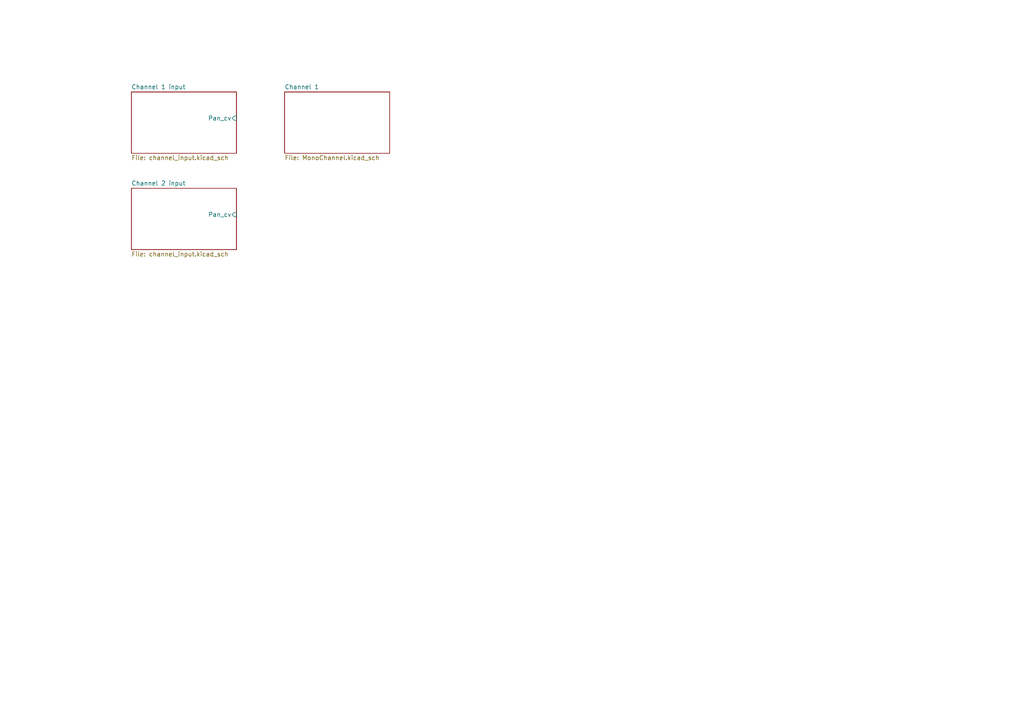
<source format=kicad_sch>
(kicad_sch (version 20230121) (generator eeschema)

  (uuid b7b56e43-d8ce-44f9-a98b-3fb8fa92b7f6)

  (paper "A4")

  


  (sheet (at 82.55 26.67) (size 30.48 17.78) (fields_autoplaced)
    (stroke (width 0.1524) (type solid))
    (fill (color 0 0 0 0.0000))
    (uuid 8d798b07-322e-44ee-8554-6d343958cf5f)
    (property "Sheetname" "Channel 1" (at 82.55 25.9584 0)
      (effects (font (size 1.27 1.27)) (justify left bottom))
    )
    (property "Sheetfile" "MonoChannel.kicad_sch" (at 82.55 45.0346 0)
      (effects (font (size 1.27 1.27)) (justify left top))
    )
    (instances
      (project "WillItBlend"
        (path "/b7b56e43-d8ce-44f9-a98b-3fb8fa92b7f6" (page "2"))
      )
    )
  )

  (sheet (at 38.1 26.67) (size 30.48 17.78) (fields_autoplaced)
    (stroke (width 0.1524) (type solid))
    (fill (color 0 0 0 0.0000))
    (uuid c13f0636-b400-42a6-909e-6381aa89bad9)
    (property "Sheetname" "Channel 1 input" (at 38.1 25.9584 0)
      (effects (font (size 1.27 1.27)) (justify left bottom))
    )
    (property "Sheetfile" "channel_input.kicad_sch" (at 38.1 45.0346 0)
      (effects (font (size 1.27 1.27)) (justify left top))
    )
    (pin "Pan_cv" input (at 68.58 34.29 0)
      (effects (font (size 1.27 1.27)) (justify right))
      (uuid db3c1b1e-f82d-474d-b520-ec17a855c54f)
    )
    (instances
      (project "WillItBlend"
        (path "/b7b56e43-d8ce-44f9-a98b-3fb8fa92b7f6" (page "3"))
      )
    )
  )

  (sheet (at 38.1 54.61) (size 30.48 17.78) (fields_autoplaced)
    (stroke (width 0.1524) (type solid))
    (fill (color 0 0 0 0.0000))
    (uuid d9bf8c63-6022-4aaf-9aa1-191c2a83b7ad)
    (property "Sheetname" "Channel 2 input" (at 38.1 53.8984 0)
      (effects (font (size 1.27 1.27)) (justify left bottom))
    )
    (property "Sheetfile" "channel_input.kicad_sch" (at 38.1 72.9746 0)
      (effects (font (size 1.27 1.27)) (justify left top))
    )
    (pin "Pan_cv" input (at 68.58 62.23 0)
      (effects (font (size 1.27 1.27)) (justify right))
      (uuid fa03cc0f-1560-4a8d-b5a2-0b5a4f6f09a6)
    )
    (instances
      (project "WillItBlend"
        (path "/b7b56e43-d8ce-44f9-a98b-3fb8fa92b7f6" (page "4"))
      )
    )
  )

  (sheet_instances
    (path "/" (page "1"))
  )
)

</source>
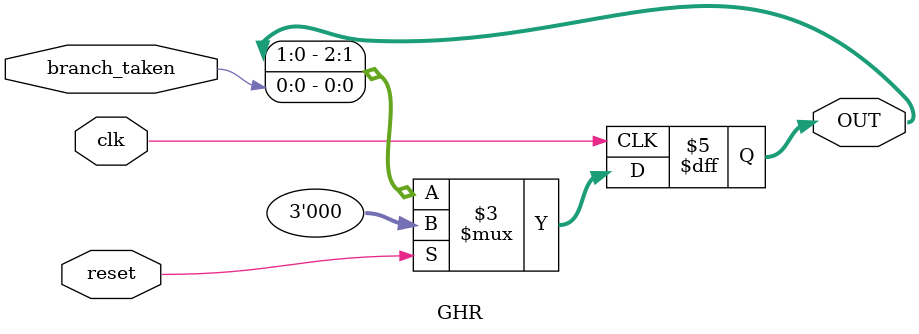
<source format=v>
module GHR (
    input wire clk,
    input wire reset,
    input wire branch_taken,
    output reg [2:0] OUT
);

always @(posedge clk) begin
    if (reset) begin
        OUT <= 3'b000;
    end else begin
        OUT <= {OUT[1:0], branch_taken};
    end
end

endmodule

</source>
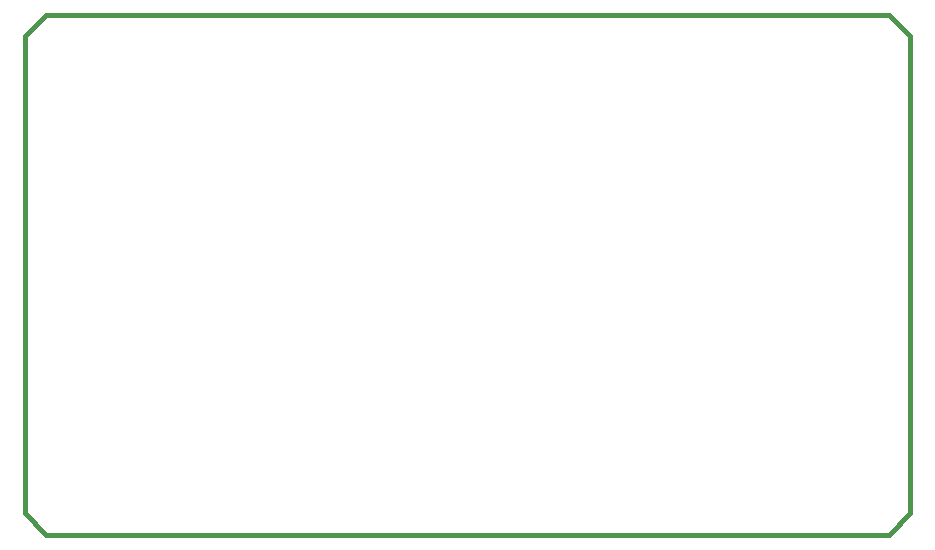
<source format=gbr>
G04 (created by PCBNEW-RS274X (2012-01-19 BZR 3256)-stable) date 16/02/2013 19:01:43*
G01*
G70*
G90*
%MOIN*%
G04 Gerber Fmt 3.4, Leading zero omitted, Abs format*
%FSLAX34Y34*%
G04 APERTURE LIST*
%ADD10C,0.006000*%
%ADD11C,0.015000*%
G04 APERTURE END LIST*
G54D10*
G54D11*
X39764Y-46378D02*
X67244Y-46378D01*
X39055Y-45669D02*
X39764Y-46378D01*
X39055Y-29764D02*
X39055Y-45669D01*
X39764Y-29055D02*
X39055Y-29764D01*
X67874Y-29055D02*
X39764Y-29055D01*
X68583Y-29764D02*
X67874Y-29055D01*
X68583Y-45669D02*
X68583Y-29764D01*
X67874Y-46378D02*
X68583Y-45669D01*
X67244Y-46378D02*
X67874Y-46378D01*
M02*

</source>
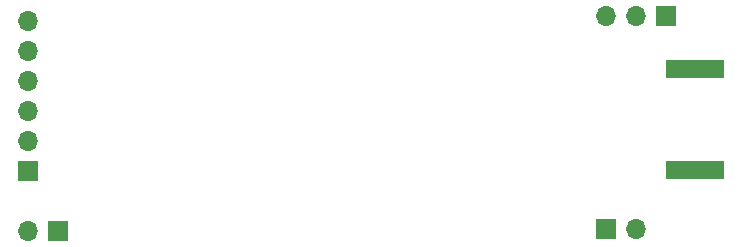
<source format=gbr>
%TF.GenerationSoftware,KiCad,Pcbnew,7.0.10*%
%TF.CreationDate,2024-02-11T10:45:53+07:00*%
%TF.ProjectId,PMOD-Pulser_update,504d4f44-2d50-4756-9c73-65725f757064,rev?*%
%TF.SameCoordinates,PX5e2ce30PY52bb330*%
%TF.FileFunction,Soldermask,Bot*%
%TF.FilePolarity,Negative*%
%FSLAX46Y46*%
G04 Gerber Fmt 4.6, Leading zero omitted, Abs format (unit mm)*
G04 Created by KiCad (PCBNEW 7.0.10) date 2024-02-11 10:45:53*
%MOMM*%
%LPD*%
G01*
G04 APERTURE LIST*
%ADD10R,1.700000X1.700000*%
%ADD11O,1.700000X1.700000*%
%ADD12R,4.900000X1.600000*%
G04 APERTURE END LIST*
D10*
%TO.C,J4*%
X58000000Y20000000D03*
D11*
X55460000Y20000000D03*
X52920000Y20000000D03*
%TD*%
D12*
%TO.C,J1*%
X60525000Y7000000D03*
X60525000Y15500000D03*
%TD*%
D10*
%TO.C,J6*%
X52920000Y2000000D03*
D11*
X55460000Y2000000D03*
%TD*%
D10*
%TO.C,J2*%
X6540000Y1800000D03*
D11*
X4000000Y1800000D03*
%TD*%
D10*
%TO.C,J3*%
X4000000Y6880000D03*
D11*
X4000000Y9420000D03*
X4000000Y11960000D03*
X4000000Y14500000D03*
X4000000Y17040000D03*
X4000000Y19580000D03*
%TD*%
M02*

</source>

What you need to do: Using the data above, copy each line that contains "Gerber".

Exercise answer:
G04 Gerber Fmt 3.4, Leading zero omitted, Abs format*
G04 Gerber Fmt 4.6, Leading zero omitted, Abs format (unit mm)*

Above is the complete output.